— Provided data —
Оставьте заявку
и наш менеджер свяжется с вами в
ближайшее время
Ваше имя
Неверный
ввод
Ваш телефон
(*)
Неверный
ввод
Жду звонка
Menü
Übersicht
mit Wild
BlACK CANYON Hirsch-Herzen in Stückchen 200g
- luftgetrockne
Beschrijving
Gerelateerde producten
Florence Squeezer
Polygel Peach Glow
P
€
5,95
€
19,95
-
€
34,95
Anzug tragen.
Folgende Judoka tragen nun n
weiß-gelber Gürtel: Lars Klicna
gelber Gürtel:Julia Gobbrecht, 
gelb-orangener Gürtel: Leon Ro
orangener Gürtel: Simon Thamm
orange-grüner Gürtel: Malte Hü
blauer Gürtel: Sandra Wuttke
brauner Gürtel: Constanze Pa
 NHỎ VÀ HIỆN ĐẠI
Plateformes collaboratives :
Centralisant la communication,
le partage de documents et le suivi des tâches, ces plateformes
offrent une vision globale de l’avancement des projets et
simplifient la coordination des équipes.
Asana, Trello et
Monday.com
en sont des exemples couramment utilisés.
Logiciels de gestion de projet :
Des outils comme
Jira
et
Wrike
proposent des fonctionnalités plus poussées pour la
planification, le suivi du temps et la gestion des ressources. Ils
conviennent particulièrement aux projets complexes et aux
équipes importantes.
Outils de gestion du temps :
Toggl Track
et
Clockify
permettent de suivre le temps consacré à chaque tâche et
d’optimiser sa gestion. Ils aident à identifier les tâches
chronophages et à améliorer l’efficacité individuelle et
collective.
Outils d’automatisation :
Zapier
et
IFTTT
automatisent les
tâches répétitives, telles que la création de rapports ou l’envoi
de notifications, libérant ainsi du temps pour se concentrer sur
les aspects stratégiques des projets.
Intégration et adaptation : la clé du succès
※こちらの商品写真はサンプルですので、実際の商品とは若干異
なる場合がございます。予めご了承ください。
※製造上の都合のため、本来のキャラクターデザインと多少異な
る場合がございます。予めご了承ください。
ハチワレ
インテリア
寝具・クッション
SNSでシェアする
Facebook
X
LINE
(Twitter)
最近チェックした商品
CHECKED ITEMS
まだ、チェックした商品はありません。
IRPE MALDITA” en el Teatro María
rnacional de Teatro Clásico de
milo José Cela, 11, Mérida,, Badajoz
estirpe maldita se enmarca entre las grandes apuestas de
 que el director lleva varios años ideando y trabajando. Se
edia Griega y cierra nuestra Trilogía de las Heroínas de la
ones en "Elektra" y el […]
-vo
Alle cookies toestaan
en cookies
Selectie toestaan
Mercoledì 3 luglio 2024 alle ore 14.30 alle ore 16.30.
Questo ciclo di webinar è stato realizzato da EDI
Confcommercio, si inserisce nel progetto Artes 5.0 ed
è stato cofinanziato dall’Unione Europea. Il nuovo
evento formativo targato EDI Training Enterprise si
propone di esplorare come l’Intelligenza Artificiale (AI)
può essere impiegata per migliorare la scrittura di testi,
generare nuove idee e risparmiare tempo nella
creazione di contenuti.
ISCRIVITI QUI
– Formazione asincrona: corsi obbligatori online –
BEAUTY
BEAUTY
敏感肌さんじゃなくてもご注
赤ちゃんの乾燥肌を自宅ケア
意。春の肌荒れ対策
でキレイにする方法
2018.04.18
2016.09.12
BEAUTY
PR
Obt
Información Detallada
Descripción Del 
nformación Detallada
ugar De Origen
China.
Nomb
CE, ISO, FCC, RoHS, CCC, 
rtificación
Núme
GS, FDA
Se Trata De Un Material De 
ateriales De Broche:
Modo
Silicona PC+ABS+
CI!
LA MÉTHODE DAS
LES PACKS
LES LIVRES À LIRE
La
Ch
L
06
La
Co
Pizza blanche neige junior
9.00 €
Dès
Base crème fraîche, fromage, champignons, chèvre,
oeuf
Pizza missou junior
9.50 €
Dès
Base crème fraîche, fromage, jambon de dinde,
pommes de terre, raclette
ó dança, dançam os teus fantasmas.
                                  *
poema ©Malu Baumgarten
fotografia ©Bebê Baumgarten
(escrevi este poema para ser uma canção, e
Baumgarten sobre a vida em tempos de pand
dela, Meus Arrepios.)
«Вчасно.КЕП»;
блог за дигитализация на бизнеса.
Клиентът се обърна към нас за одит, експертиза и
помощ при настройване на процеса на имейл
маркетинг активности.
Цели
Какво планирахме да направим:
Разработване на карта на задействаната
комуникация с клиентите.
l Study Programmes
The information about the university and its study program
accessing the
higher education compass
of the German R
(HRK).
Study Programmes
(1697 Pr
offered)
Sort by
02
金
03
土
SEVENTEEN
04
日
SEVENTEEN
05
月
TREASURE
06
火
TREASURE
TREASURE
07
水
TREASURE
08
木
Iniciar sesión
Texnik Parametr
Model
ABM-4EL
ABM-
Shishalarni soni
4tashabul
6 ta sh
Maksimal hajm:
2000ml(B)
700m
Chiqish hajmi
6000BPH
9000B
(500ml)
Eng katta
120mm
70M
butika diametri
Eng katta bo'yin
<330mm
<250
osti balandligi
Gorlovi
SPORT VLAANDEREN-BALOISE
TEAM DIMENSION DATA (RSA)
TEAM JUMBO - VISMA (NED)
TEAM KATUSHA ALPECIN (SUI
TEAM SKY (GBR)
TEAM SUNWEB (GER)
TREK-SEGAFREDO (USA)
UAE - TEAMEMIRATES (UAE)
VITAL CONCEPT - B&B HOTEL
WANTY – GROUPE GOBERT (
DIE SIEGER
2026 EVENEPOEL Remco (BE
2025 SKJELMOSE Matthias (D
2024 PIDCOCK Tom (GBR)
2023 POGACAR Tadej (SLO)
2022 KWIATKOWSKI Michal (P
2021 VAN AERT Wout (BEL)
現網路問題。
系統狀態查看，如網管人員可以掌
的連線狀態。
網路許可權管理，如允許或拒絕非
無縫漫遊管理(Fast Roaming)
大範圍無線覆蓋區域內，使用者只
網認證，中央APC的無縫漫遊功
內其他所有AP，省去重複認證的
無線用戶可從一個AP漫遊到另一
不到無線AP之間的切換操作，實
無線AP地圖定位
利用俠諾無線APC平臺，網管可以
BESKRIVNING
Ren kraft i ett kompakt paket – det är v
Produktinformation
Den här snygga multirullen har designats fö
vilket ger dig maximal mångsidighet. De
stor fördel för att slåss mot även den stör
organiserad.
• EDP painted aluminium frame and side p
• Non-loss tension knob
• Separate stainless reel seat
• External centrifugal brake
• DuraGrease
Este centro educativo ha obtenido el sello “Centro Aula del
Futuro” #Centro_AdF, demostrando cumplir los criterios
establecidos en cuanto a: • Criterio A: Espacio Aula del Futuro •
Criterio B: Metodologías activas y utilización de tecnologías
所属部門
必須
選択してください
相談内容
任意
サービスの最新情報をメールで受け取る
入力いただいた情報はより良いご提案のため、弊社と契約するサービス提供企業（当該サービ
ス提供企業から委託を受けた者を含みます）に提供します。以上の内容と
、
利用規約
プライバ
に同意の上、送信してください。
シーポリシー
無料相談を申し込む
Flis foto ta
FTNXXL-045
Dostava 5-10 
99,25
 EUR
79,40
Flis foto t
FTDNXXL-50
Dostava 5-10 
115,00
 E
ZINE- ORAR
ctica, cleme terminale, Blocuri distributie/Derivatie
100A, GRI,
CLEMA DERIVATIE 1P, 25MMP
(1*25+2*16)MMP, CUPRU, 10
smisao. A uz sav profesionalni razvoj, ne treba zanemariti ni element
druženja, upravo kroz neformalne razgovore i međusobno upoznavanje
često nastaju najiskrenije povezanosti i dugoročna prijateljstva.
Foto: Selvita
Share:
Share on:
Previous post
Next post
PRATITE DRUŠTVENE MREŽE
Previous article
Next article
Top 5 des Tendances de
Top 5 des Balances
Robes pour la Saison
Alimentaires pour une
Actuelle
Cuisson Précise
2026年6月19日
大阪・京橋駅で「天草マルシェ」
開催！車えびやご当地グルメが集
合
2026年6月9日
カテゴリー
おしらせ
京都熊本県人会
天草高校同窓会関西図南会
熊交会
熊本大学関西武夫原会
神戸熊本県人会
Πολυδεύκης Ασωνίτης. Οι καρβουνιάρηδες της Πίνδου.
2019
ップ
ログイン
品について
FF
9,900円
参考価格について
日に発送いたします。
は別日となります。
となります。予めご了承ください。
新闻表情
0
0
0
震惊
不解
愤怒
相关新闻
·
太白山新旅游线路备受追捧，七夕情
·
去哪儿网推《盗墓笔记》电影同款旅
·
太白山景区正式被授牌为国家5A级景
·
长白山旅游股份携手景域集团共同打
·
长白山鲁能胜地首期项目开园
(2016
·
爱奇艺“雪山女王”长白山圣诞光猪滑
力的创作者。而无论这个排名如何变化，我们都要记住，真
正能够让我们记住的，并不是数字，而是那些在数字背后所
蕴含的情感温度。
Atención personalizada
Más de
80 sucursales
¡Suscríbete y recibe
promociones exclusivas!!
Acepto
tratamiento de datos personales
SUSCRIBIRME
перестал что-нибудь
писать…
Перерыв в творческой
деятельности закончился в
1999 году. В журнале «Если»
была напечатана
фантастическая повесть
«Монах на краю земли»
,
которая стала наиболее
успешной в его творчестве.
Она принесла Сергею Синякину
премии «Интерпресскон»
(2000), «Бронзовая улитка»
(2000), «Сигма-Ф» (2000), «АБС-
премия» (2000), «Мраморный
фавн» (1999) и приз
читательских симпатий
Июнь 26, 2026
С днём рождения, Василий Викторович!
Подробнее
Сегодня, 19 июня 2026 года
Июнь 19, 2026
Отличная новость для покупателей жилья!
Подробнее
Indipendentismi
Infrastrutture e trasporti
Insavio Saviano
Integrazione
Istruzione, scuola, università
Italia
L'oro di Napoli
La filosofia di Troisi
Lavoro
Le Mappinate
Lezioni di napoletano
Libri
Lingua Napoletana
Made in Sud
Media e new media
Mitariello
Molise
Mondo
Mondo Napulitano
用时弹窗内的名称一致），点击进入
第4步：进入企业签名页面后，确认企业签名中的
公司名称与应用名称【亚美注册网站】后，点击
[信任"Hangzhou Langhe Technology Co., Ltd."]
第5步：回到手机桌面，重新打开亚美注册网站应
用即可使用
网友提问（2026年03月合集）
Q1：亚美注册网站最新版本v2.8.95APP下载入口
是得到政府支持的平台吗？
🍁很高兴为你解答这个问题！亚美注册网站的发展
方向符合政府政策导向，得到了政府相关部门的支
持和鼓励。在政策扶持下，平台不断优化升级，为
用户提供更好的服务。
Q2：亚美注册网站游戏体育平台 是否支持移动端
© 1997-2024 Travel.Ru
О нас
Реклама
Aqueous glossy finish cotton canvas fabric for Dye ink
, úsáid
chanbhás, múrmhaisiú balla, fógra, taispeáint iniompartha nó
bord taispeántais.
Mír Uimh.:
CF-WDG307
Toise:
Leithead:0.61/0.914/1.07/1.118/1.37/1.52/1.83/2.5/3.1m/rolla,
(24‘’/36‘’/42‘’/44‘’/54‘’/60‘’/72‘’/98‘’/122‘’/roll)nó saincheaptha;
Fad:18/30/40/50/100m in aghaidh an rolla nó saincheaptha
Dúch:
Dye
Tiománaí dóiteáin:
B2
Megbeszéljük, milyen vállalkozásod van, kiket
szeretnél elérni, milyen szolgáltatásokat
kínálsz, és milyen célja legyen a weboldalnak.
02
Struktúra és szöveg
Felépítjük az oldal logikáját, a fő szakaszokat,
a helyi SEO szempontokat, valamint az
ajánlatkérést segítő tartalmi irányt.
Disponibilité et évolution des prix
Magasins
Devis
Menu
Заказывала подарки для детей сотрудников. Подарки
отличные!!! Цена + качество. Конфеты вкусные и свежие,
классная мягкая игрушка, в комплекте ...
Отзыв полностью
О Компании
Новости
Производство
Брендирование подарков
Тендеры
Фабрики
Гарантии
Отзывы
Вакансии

— Task requirements —
Return every line of the items that contains the string "gestion".

— Response for this exercise —
Logiciels de gestion de projet :
planification, le suivi du temps et la gestion des ressources. Ils
Outils de gestion du temps :
d’optimiser sa gestion. Ils aident à identifier les tâches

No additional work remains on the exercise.